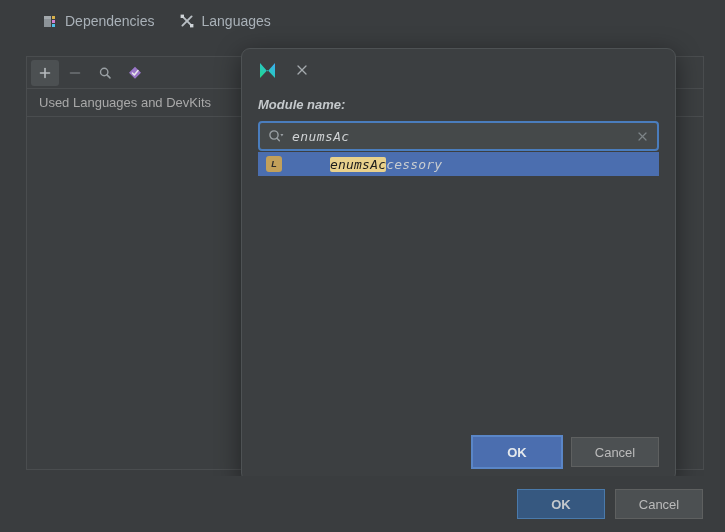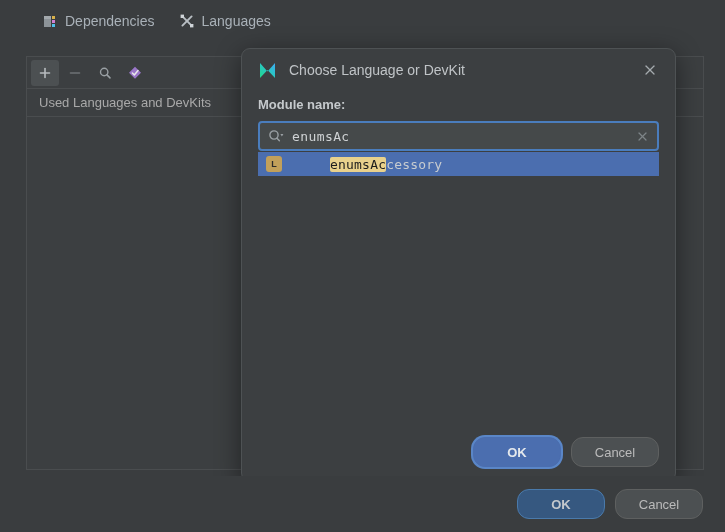--- a/index.html
+++ b/index.html
@@ -111,21 +111,21 @@
     align-items: center;
     justify-content: flex-end;
     gap: 10px;
     padding-right: 22px;
     box-sizing: border-box;
     background: #3a3d3f;
   }
   .btn {
     min-width: 88px;
     height: 30px;
-    border-radius: 12px;
+    border-radius: 0;
     border: 1px solid #5e6060;
     background: #4c5052;
     color: #bbbbbb;
     font-size: 13px;
     font-family: "Liberation Sans", sans-serif;
     display: flex; align-items: center; justify-content: center;
     cursor: default;
     padding: 0 14px;
     box-sizing: border-box;
   }
@@ -162,20 +162,21 @@
     color: #c0c4c7;
     white-space: nowrap;
   }
   .dlg-close {
     width: 26px; height: 26px;
     display: flex; align-items: center; justify-content: center;
     border-radius: 3px;
   }
   .dlg-body {
     padding: 6px 16px 9px 16px;
+    font-style: italic;
   }
   .field-label {
     font-size: 13px;
     font-weight: bold;
     color: #c5c9cc;
     margin-bottom: 9px;
   }
   .search-wrap {
     position: relative;
     height: 30px;
@@ -341,21 +342,20 @@
         <defs>
           <linearGradient id="jbg" x1="0" y1="1" x2="1" y2="0">
             <stop offset="0" stop-color="#21d789"></stop>
             <stop offset="0.55" stop-color="#2ac6c6"></stop>
             <stop offset="1" stop-color="#3ea9f5"></stop>
           </linearGradient>
         </defs>
         <path d="M2 2 L2 17 L9.5 9 L17 17 L17 2 L9.5 10.5 Z" fill="url(#jbg)"></path>
       </svg>
     </span>
-    <div class="dlg-title-text">Choose Language or DevKit</div>
     <div class="dlg-close">
       <svg width="14" height="14" viewBox="0 0 14 14">
         <g stroke="#a5aaae" stroke-width="1.3" stroke-linecap="round">
           <line x1="3" y1="3" x2="11" y2="11"></line>
           <line x1="11" y1="3" x2="3" y2="11"></line>
         </g>
       </svg>
     </div>
   </div>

+++++

- Problem statement
Your copy should hold every record word for word and none of the pictures.

- Solved exercise
--- a/index.html
+++ b/index.html
@@ -111,21 +111,21 @@
     align-items: center;
     justify-content: flex-end;
     gap: 10px;
     padding-right: 22px;
     box-sizing: border-box;
     background: #3a3d3f;
   }
   .btn {
     min-width: 88px;
     height: 30px;
-    border-radius: 12px;
+    border-radius: 0;
     border: 1px solid #5e6060;
     background: #4c5052;
     color: #bbbbbb;
     font-size: 13px;
     font-family: "Liberation Sans", sans-serif;
     display: flex; align-items: center; justify-content: center;
     cursor: default;
     padding: 0 14px;
     box-sizing: border-box;
   }
@@ -162,20 +162,21 @@
     color: #c0c4c7;
     white-space: nowrap;
   }
   .dlg-close {
     width: 26px; height: 26px;
     display: flex; align-items: center; justify-content: center;
     border-radius: 3px;
   }
   .dlg-body {
     padding: 6px 16px 9px 16px;
+    font-style: italic;
   }
   .field-label {
     font-size: 13px;
     font-weight: bold;
     color: #c5c9cc;
     margin-bottom: 9px;
   }
   .search-wrap {
     position: relative;
     height: 30px;
@@ -341,21 +342,20 @@
         <defs>
           <linearGradient id="jbg" x1="0" y1="1" x2="1" y2="0">
             <stop offset="0" stop-color="#21d789"></stop>
             <stop offset="0.55" stop-color="#2ac6c6"></stop>
             <stop offset="1" stop-color="#3ea9f5"></stop>
           </linearGradient>
         </defs>
         <path d="M2 2 L2 17 L9.5 9 L17 17 L17 2 L9.5 10.5 Z" fill="url(#jbg)"></path>
       </svg>
     </span>
-    <div class="dlg-title-text">Choose Language or DevKit</div>
     <div class="dlg-close">
       <svg width="14" height="14" viewBox="0 0 14 14">
         <g stroke="#a5aaae" stroke-width="1.3" stroke-linecap="round">
           <line x1="3" y1="3" x2="11" y2="11"></line>
           <line x1="11" y1="3" x2="3" y2="11"></line>
         </g>
       </svg>
     </div>
   </div>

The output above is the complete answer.